Last weekend was quite busy. Despite my hectic schedule, I took the time to purchase several plants and start my garden. I have six tomato plants, six basil plants, one cucumber, and one sweet orange pepper. I also planted a package of dill seeds outside and started some onion seeds in the house. Better late than never. It feels so good to have plants in the dirt.
I need to make a bigger garden spot to accommodate the onions once they sprout and the rest of the fruits and vegetables I hope to plant in the next couple of weeks. I use raised beds due to my back issues, so it’s a bit more work than tilling up a portion of the backyard.
These photos were taken before I removed the tags from my stakes. I was anxious to get the plants in the ground.
I suffered an infestation of tomato hornworms last year, so I did some research into what repels them before I began my sowing. I’m hesitant to use an insecticide because I don’t want to harm any honeybees. They are an important part of our environment.

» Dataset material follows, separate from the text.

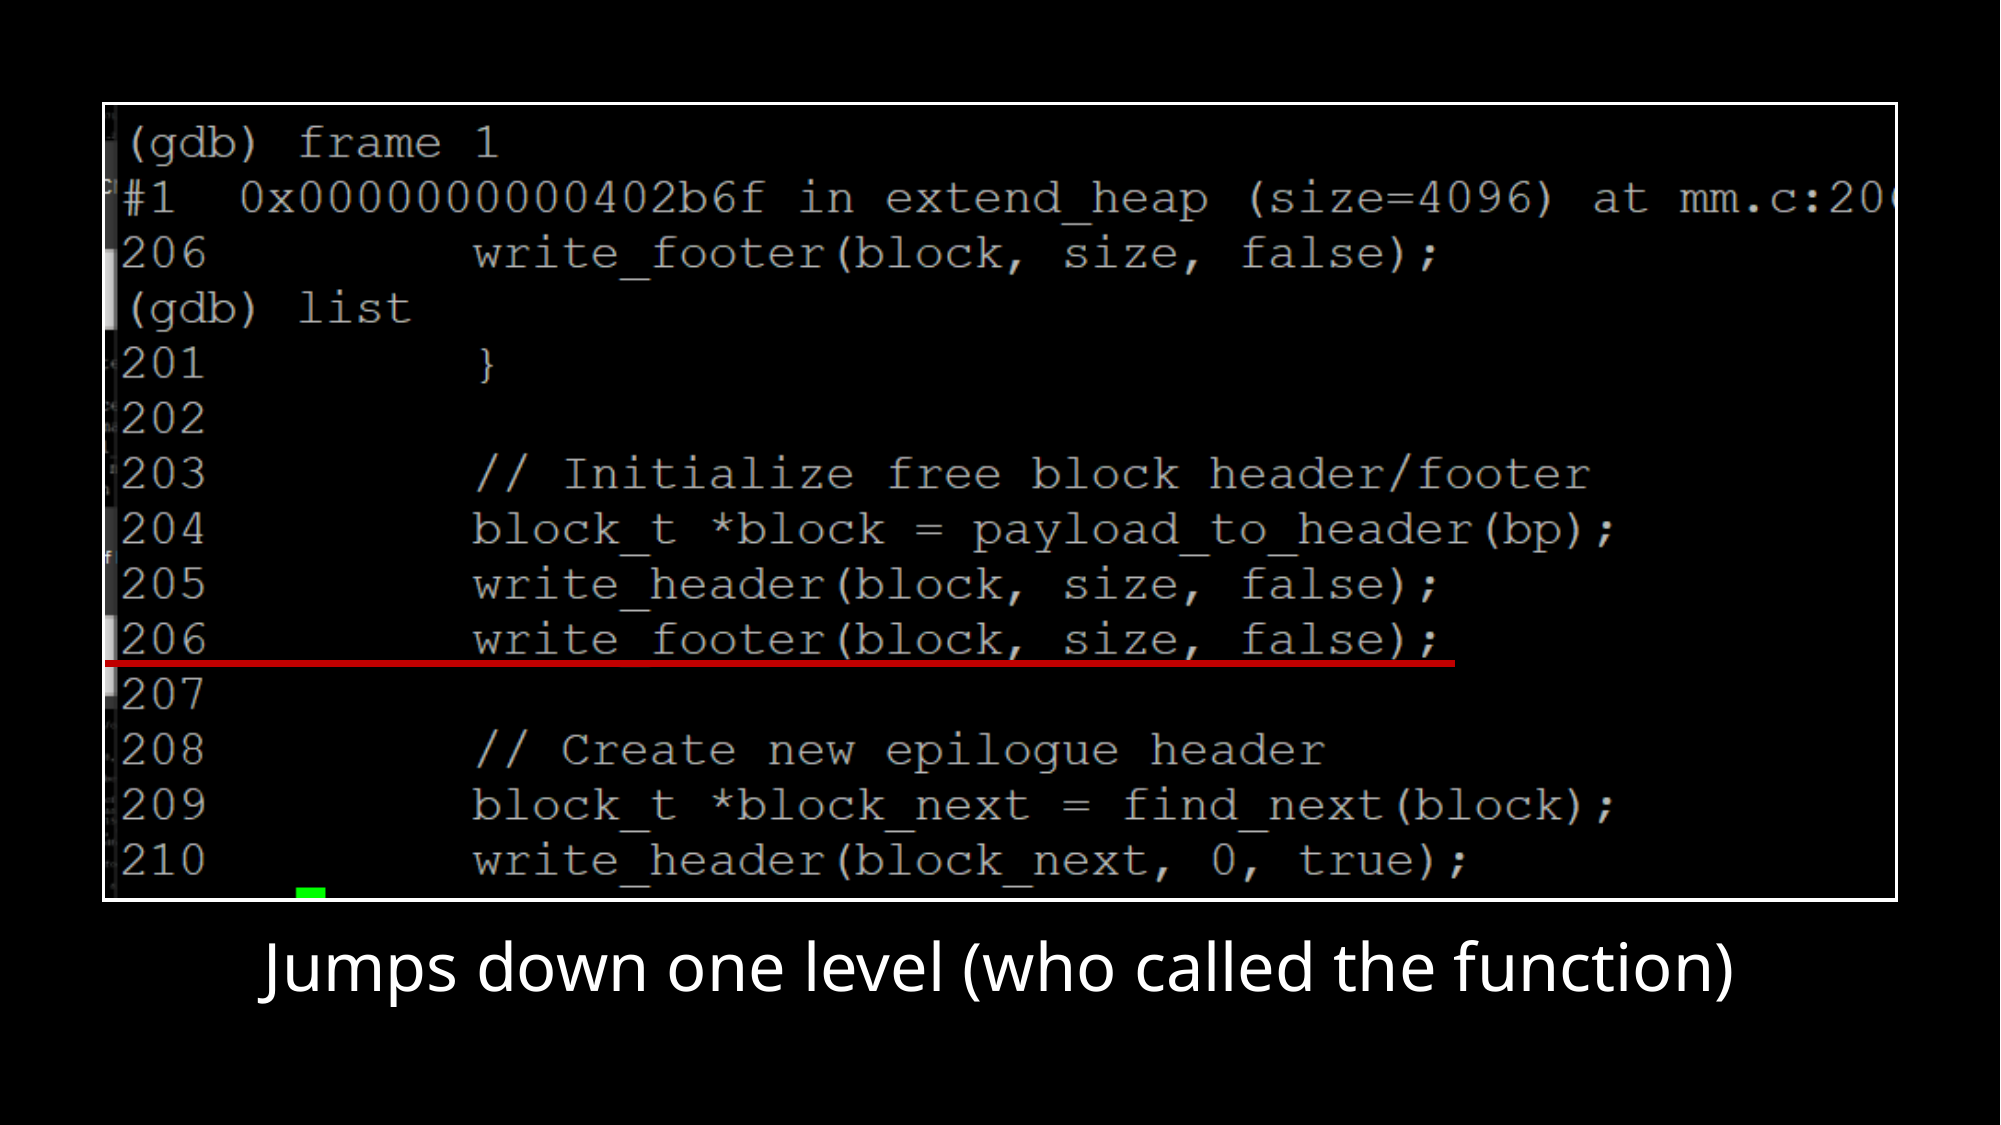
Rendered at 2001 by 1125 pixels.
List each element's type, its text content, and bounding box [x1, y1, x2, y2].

title Jumps down one level (who called the function) [105, 914, 1895, 1020]
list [104, 104, 1895, 899]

I searched online and talked to a couple of old-time gardeners. I learned that basil and dill repel hornworms. One gardener recommended I also plant marigolds and onions. I’d planned to plant onions anyway, but I’ve never had good luck with marigolds. So, I opted to add basil and dill.

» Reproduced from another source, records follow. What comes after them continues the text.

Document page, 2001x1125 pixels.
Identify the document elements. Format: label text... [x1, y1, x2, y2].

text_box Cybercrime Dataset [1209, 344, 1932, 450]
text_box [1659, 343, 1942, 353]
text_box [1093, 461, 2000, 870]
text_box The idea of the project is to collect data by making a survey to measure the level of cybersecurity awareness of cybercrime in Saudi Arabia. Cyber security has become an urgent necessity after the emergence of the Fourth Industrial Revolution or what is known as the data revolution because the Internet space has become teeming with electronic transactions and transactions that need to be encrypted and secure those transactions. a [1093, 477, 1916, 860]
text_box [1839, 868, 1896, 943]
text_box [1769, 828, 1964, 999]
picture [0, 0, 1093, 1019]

I will be purchasing more plants soon. I still need to plant some green beans and maybe some watermelon and zucchini. I want a large garden this year. With the ever-escalating prices of groceries, I want to grow as much of my own food as possible. I think it will prove worth my time and investment if I can keep the pests from eating my produce.
One of my cherry trees didn’t make it through the winter. As a result, the other cherry tree isn’t producing anything this year because it has nothing with which to pollinate. Thankfully, my blackberry bush is in full bloom, so I should have yummy berries this summer. I will happily accept anything nature wants to provide. I may even fight the deer for my pears this year.

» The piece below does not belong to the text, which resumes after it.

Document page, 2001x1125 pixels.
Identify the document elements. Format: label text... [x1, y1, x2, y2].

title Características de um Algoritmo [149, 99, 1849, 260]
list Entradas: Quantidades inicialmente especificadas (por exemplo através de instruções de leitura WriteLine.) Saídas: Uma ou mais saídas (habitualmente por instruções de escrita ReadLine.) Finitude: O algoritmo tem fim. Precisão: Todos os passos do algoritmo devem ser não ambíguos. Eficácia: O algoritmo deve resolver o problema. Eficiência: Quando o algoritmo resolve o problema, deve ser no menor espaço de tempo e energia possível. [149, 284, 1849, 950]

The future is uncertain, and I don’t want to be caught in a bad spot. If I grow my own food, I know where it’s been and won’t be at the mercy of supply chains or a fluctuating market. Besides, there’s nothing like the satisfaction of canning something I grew myself.
My grandparents lived through the Great Depression and several wars. They were no strangers to food shortages and rations. The lessons they taught my parents about being self-sufficient and frugal were passed on to me. I appreciate their wisdom and carry on their determined spirit.
You don’t have to grow your own food, but I highly recommend you stock up some food and supplies. The world is a crazy place.